目录
水果成篮
简单的说这一道题 从数组串要求出 最大的子数组串的个数
题目给出了类型 要求出个数 使用 哈希表是个不错的选择
java
public int totalFruit(int[] fruits) {
int n = fruits.length;//水果种类
HashMap <Integer,Integer> map = new HashMap<Integer,Integer>();
int ret = 0;
for(int left = 0,right = 0;right < n;right++){
int in = fruits[right];
map.put(in,map.getOrDefault(in,0)+1);
while(map.size() > 2) {
int out = fruits[left];
map.put(out,map.get(out) - 1);
if(map.get(out) == 0){
map.remove(out);
}
left++;
}
//update
ret = Math.max(ret,right - left+1);
}
return ret;
}因为数组只存在 '数字串' 所以也可以使用数组建立哈希表 kinds 表示 种类
java
public int totalFruit(int[] fruits) {
int n = fruits.length;
int [] hash =new int [n+1];//水果种类
int ret = 0;
for(int left = 0,right = 0,kinds = 0;right < n;right++){
int in = fruits[right];
if(hash[in] == 0){
kinds++;
}
hash[in]++;
while(kinds > 2){
int out = fruits[left];
hash[out]--;
if(hash[out] == 0){
kinds--;
}
left++;
//update
}
ret = Math.max(ret,right - left+1);
}
return ret;
}找到字符串所有字母异位词
java
public List<Integer> findAnagrams(String ss, String pp) {
List<Integer> ret = new ArrayList<Integer>();
char[] s = ss.toCharArray();
char[] p = pp.toCharArray();
int[] hash1 = new int[26];
//统计字符串p所出现的个数
for(char ch : p)
hash1[ch - 'a']++;
//统计窗口出现的个数
int[] hash2 = new int[26];
int m =p.length;
for(int right = 0, left = 0 ,count = 0 ; right <s.length;right++){
char in = s[right];
hash2[in - 'a']++;//进窗口
if( hash2[in - 'a'] <= hash1[in - 'a'] )//维护
count++;
if(right - left + 1 > m){
char out = s[left++];
if( hash2[out - 'a'] -- <= hash1[out - 'a'] )
count--;
}
//更新结果
if(count == m)
ret.add(left);
}
return ret;
}串联所有单词的子串
此题本质上 和 上题 没有大致区别
pluspro 加强版
有些细节需要处理
1)字符串 要每一小短对应 len(数组有多少个小段字符串)
int len =words0.length()
2) 因为有len 的存在所以要对部分做出修改
for(int left = i,right = i ,count = 0; right + len <= s.length(); right += len )

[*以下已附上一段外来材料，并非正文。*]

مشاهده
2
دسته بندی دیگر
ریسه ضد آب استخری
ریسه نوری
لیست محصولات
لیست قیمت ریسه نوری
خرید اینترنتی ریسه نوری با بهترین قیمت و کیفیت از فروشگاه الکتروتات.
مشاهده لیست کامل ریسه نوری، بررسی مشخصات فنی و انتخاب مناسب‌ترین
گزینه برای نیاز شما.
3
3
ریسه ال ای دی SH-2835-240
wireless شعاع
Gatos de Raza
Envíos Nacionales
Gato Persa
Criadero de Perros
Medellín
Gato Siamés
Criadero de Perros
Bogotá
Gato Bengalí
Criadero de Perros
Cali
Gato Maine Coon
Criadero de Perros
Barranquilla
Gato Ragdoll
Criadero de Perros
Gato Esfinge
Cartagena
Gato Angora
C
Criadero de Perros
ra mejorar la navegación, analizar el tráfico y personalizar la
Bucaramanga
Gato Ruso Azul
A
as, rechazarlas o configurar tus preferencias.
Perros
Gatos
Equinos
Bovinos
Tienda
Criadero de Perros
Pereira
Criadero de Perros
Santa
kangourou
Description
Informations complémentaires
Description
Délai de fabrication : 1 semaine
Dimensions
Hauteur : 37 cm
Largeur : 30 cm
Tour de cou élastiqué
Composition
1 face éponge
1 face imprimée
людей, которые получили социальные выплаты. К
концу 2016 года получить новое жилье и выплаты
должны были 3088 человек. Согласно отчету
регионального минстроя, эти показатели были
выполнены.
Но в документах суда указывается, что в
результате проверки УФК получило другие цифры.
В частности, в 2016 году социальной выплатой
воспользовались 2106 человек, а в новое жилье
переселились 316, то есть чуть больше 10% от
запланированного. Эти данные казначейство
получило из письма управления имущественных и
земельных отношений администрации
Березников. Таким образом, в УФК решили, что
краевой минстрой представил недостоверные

right - left + 1 > len * m
left += len
String in = s.substring(right,right + len);
String out = s.substring(left , left + len);
java
public List<Integer> findSubstring(String s, String[] words) {
List<Integer> ret = new ArrayList<Integer>();
Map<String , Integer> hash1 = new HashMap<String,Integer>();
for(String ch : words)
hash1.put(ch , hash1.getOrDefault(ch , 0) + 1);
int len =words[0].length(), m = words.length;
for(int i = 0; i < len ; i++){
Map <String,Integer> hash2 = new HashMap<String,Integer>();
for(int left = i,right = i ,count = 0; right + len <= s.length(); right += len ){
String in = s.substring(right,right + len);
hash2.put(in , hash2.getOrDefault(in , 0 ) + 1);
if(hash2.get(in) <= hash1.getOrDefault(in , 0))
count++;
if(right - left + 1 > len * m){
String out = s.substring(left , left + len);
if(hash2.get(out) <= hash1.getOrDefault(out , 0))
count--;
hash2.put(out , hash2.get(out) - 1);
left += len;
}
if(count == m)
ret.add(left);
}
}
return ret;
}最小覆盖字串
java
public String minWindow(String ss, String pp) {
char[] s = ss.toCharArray();
char[] p = pp.toCharArray();
int kinds = 0;//统计有多少种字符
int[] hash1 = new int[128];
for(char ch : p){
if(hash1[ch]++ == 0)
kinds++;
}
int[] hash2 = new int[128];
int minlen = Integer.MAX_VALUE, begin = -1;
for(int left = 0,right = 0,count = 0; right < s.length;right++){
char in = s[right];
hash2[in]++;
if(hash2[in] == hash1[in])
count++;
while(kinds == count){
if(right - left + 1 < minlen){
begin = left;
minlen = right - left + 1;
}
char out = s[left++];
if(hash2[out]-- == hash1[out])
count--;
}
}
if(begin == -1)
return new String();
else
return ss.substring(begin , begin + minlen);
}